Perchè i bambini piccoli piangono?

 

Per i bambini, specie se molto piccoli e non sanno ancora parlare, il pianto diventa l’unico strumento per comunicare qualcosa che “turba” il loro stato di benessere. Se ci pensiamo bene, è un gran dono per l’essere umano essere in grado di esprimere un sentimento difficile e scomodo attraverso un qualche canale di comunicazione. Crescendo i bambini capiscono che a quel comportamento corrisponde un intervento dell’ambiente (la mamma, il papà, i nonni, la tata..) e impareranno ad usarlo in modi sempre più maturi per raggiungere i loro scopi.

Dunque, care Mamme primipare, anche se talvolta sembra impossibile, è bene incominciare a pensare al pianto del vostro piccolo anche come risorsa. Non solo come segnale d’allarme. Riflettiamo sul perchè ci causa delle reazioni di un certo tipo in alcuni momenti e pian pianino cerchiamo di tollerarlo e, parafrasando un importante psicoanalista, Bion, a restituire le angosce del bambino “digerite”, senza sommarle alle nostre.

Come si promuove l’autonomia e la curiosità in un bambino?

 

E’ fondamentale che da subito i bambini siano stimolati nel porsi delle domande, nel capire il perchè delle cose e del funzionamento del mondo.
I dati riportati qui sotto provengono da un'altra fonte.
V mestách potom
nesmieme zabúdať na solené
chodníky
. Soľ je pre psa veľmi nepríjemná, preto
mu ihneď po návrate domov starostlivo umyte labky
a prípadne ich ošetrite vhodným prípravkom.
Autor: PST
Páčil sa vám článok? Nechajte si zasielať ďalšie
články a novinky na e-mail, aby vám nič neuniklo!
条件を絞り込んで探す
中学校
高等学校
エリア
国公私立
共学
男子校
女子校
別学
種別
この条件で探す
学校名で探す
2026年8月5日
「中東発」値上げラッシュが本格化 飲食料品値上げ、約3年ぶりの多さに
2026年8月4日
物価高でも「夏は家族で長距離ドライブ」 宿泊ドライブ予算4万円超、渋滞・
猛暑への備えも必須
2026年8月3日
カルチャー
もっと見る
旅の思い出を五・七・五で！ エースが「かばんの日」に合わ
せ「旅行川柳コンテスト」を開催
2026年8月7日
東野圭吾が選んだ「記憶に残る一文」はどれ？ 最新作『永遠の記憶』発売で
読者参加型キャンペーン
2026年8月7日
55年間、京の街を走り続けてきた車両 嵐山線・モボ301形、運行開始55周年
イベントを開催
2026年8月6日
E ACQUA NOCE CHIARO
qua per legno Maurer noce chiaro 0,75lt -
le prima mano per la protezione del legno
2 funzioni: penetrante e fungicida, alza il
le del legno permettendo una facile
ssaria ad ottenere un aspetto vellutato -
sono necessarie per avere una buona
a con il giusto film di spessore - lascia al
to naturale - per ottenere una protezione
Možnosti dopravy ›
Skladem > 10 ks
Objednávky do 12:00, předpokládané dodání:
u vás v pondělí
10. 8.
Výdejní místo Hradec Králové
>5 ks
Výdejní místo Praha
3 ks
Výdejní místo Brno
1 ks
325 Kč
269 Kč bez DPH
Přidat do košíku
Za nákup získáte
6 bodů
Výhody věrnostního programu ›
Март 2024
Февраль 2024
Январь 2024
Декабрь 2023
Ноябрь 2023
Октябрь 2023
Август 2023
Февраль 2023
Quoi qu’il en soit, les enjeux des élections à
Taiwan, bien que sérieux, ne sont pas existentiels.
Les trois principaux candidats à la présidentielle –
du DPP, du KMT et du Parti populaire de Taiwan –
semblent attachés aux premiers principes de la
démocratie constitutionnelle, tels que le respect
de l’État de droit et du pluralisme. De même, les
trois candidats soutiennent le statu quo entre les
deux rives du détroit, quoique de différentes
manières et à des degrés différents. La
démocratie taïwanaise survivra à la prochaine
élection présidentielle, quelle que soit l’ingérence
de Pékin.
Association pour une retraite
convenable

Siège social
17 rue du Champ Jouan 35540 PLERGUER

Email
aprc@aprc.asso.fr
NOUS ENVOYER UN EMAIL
Senz’altro i piccoli hanno una curiosità epistemofilica intrinseca (così come la definiva la grande psicoanalista Melanie Klein), ma anche l’ambiente intorno a lui deve favorire il più possibile l’apprendimento e l’esperienza. Un esempio banale, ma comprensibile a tutti i genitori di bambini che abitano in città. Non esiste solo l’auto come mezzo di trasporto, ma anche l’autobus, la metropolitana e i tram (che costano ed inquinano meno fra l’altro!!). Portate i vostri scriccioli a spasso o in bicicletta, facendo notare le particolarità dell’ambiente, esplorando insieme..(il treno, il controllore, l’autista, i poliziotti…) vedrete come saranno felici di fare tante nuove scoperte! Per i più grandi, a questo proposito, segnaliamo “Stars”, un’iniziativa del Comune di Milano che con Budapest, Cracovia, Londra, Edimburgo e altri grandi città promuove il tragitto casa-scuola sulle due ruote..un modo intelligente per favorire l’utilizzo della bici!